* start Entries *

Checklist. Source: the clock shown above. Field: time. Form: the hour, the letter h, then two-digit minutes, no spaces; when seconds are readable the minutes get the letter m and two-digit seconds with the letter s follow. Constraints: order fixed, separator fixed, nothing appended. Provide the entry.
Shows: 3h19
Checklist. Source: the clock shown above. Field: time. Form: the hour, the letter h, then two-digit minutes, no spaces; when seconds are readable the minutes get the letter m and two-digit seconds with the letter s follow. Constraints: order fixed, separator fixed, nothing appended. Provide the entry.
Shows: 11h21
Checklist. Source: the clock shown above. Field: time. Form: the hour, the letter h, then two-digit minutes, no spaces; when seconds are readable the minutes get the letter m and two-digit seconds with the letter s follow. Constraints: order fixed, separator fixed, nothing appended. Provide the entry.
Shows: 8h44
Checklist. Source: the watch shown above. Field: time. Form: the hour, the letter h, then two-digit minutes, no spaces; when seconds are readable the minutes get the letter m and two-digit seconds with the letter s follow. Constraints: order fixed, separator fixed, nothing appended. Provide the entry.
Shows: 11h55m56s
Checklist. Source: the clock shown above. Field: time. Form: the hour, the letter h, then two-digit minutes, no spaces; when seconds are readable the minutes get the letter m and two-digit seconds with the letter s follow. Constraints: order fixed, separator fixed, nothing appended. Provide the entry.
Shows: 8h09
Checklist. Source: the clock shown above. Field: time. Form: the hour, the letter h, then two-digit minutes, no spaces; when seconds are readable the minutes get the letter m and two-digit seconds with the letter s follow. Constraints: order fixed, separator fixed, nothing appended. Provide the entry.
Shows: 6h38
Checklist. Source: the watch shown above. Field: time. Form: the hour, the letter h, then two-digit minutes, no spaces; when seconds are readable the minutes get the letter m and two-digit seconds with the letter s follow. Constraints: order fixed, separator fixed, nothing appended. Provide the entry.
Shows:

* end Entries *

Challenge:
Copy the material above word for word, starting at its very first line and ending at the line that contains "Shows: 3h19", with both of those lines included.

Result below:
Checklist. Source: the clock shown above. Field: time. Form: the hour, the letter h, then two-digit minutes, no spaces; when seconds are readable the minutes get the letter m and two-digit seconds with the letter s follow. Constraints: order fixed, separator fixed, nothing appended. Provide the entry.
Shows: 3h19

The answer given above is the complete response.